Last night I saw the first official performance of the 1st National Tour of Bullets Over Broadway: The Musical. I had trepidation about the show from the start because I knew that, despite this being a 1st National Tour, it was a non-Equity production, which made me queasy both ethically—they’re charging Broadway tickets prices and paying the actors 25% of a Broadway salary—and artistically. Once the house lights went down, however, the cast’s lack of union representation was the furthest thing from my mind.

They didn't sell magnets so I had to make one out of my ticket.

They didn’t sell magnets so I had to make one out of my ticket.

The cast was, by and large, excellent. Recent college graduate Michael Williams is wonderful leading man: instantly likable, an impressive dancer, a fine singer, and in possession of good comedic timing. I imagine this won’t be the last time I hear from him. The three leading ladies—Hanna Rose Deflumeri, Jemma Jane, and Emma Stratton—are all fantastic singers. The latter two are pretty darn funny as well. (Deflumeri had more of a “straight man” role and as such didn’t have to opportunity to exhibit whatever comedic chops she may or may not possess). The remainder of the cast and ensemble fully inhabited the zany world of the show and pulled off Susan Stroman’s impressive choreography (recreated by Clare Cook) enthusiastically.

But a well-executed musical (I’m sure there’s a gangster pun in there somewhere) is not the same as a good musical. And I’m not even sure that Bullets… is a musical to begin with. There were definitely songs, dances, characters, and the general shape of a plot, but they rarely had anything to do with each other.

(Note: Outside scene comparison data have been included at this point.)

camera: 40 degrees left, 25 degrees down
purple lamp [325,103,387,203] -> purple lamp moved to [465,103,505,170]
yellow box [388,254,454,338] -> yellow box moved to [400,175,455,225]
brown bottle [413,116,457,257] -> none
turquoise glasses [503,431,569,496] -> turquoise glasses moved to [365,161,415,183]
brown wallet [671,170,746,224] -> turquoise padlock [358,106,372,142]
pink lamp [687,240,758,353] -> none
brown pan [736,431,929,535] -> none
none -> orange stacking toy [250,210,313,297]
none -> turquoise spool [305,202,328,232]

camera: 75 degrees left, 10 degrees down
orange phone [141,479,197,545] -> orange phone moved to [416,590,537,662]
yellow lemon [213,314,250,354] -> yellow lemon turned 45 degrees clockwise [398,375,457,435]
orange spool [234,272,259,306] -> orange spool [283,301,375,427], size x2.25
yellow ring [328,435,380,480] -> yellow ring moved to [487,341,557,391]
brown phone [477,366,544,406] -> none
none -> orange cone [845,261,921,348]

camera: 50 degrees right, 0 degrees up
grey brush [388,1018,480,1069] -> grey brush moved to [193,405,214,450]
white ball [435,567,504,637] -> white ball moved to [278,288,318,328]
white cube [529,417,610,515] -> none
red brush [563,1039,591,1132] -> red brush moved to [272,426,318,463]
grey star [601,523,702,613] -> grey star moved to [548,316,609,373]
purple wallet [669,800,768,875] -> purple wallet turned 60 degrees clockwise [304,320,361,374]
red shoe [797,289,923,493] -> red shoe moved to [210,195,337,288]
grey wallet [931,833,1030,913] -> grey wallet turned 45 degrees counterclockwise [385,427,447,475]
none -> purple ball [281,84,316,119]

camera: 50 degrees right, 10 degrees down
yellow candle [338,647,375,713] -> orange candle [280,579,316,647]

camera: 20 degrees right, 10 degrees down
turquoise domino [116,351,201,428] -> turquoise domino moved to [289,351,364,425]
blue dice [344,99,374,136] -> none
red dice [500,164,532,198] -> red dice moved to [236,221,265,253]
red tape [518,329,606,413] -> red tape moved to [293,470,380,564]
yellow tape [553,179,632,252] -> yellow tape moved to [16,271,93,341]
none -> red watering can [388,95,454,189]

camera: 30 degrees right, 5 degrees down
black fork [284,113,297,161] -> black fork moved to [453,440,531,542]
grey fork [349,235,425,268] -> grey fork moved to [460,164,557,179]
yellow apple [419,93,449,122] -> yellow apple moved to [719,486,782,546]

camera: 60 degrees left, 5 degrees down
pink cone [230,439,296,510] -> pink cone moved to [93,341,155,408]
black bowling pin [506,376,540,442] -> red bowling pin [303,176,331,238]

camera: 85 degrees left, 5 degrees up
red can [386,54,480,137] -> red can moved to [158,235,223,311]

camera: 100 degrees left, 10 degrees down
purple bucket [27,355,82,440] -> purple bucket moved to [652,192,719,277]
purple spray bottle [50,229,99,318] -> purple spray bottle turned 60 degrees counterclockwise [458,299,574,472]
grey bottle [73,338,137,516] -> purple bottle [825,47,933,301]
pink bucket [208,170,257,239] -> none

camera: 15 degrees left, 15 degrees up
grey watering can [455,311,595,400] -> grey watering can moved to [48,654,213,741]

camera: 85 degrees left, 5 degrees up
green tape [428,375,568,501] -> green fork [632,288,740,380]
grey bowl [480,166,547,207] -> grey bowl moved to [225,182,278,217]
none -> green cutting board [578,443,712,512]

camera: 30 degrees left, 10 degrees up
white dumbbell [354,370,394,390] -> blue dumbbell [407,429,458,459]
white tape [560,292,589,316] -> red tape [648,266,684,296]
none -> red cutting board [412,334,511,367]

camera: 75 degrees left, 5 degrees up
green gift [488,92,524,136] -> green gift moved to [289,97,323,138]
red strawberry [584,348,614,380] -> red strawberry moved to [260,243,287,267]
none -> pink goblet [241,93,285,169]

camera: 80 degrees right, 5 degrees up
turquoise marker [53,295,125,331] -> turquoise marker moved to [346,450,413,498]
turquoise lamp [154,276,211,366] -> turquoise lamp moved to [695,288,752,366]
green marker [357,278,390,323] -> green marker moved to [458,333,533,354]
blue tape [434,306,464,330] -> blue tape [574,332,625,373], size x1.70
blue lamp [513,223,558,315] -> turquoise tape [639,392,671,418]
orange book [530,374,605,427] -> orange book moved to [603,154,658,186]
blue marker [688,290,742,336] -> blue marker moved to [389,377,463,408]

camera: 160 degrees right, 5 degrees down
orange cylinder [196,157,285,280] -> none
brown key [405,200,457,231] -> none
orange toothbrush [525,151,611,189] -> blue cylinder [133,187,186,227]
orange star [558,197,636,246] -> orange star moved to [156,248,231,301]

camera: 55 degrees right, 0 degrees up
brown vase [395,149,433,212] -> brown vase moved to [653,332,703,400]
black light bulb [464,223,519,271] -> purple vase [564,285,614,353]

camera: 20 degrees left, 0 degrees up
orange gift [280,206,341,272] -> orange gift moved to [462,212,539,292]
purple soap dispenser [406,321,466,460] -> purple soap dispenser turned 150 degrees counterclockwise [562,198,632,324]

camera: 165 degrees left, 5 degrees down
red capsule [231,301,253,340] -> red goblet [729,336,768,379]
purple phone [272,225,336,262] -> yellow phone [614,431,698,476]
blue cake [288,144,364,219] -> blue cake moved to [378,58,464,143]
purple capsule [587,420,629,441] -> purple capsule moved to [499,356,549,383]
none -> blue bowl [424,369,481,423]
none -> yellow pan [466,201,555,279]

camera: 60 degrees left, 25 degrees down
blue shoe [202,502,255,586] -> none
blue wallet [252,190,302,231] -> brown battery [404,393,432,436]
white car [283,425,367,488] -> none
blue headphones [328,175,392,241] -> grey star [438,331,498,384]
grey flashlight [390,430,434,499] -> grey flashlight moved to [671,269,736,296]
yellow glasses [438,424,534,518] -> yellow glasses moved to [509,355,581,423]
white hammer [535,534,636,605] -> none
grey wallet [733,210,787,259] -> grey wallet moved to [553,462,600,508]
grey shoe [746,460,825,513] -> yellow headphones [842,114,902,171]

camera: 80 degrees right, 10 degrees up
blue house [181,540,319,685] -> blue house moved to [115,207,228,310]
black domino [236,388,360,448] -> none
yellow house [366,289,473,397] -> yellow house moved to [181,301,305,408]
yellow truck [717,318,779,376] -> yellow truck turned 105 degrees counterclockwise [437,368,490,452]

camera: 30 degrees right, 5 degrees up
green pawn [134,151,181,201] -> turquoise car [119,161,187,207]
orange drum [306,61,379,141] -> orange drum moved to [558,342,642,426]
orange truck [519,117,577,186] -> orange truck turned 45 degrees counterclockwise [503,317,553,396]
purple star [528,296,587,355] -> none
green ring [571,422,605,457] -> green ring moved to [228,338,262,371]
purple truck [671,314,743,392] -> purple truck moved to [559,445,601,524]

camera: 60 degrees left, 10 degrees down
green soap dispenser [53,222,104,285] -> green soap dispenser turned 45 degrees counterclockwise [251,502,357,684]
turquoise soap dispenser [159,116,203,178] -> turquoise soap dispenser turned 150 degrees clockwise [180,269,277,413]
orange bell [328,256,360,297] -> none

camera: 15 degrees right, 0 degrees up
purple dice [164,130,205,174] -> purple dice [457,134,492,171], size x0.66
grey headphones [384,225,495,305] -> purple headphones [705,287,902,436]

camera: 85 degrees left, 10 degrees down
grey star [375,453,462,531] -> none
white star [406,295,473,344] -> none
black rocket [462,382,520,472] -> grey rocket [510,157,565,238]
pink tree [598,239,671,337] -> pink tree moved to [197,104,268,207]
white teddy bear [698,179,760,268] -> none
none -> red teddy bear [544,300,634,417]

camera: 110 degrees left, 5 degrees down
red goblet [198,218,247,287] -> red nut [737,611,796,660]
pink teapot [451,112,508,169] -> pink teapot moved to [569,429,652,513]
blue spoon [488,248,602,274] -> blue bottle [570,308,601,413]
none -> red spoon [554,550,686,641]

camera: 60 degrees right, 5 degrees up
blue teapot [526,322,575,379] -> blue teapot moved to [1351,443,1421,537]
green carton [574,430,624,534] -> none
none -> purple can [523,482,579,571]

The score represents the first time in which I’ve seen a jukebox musical in which 90% of the audience has never heard of 90% of the songs. The book (by Woody Allen and Douglas McGrath based on their screenplay) tried to squeeze in jokes wherever it could, but failed to justify the actions of their lead characters or the existence of the minor ones. (There is a character whose sole arc is seeking psychiatric help for a stuffed dog. Another character gets two unrelated plot lines—if you count “having an affair with a mobster’s girlfriend for no discernible reason” and “eating pastries” as plot lines.) The songs—aside from a phallic ode to hot dogs–were largely devoid of any humor whatsoever unless Stroman was able to find a way to ignore the content and choreograph a joke on top of it, a rabbit she managed to pull out of her hat a few times over the course of the evening. While the performances and heroic efforts of Susan Stroman (at least as a choreographer…perhaps she should consider ceding directing duties to those with a better understanding of musical development) created an evening with much to enjoy, the disjointed affair didn’t give us anything to like.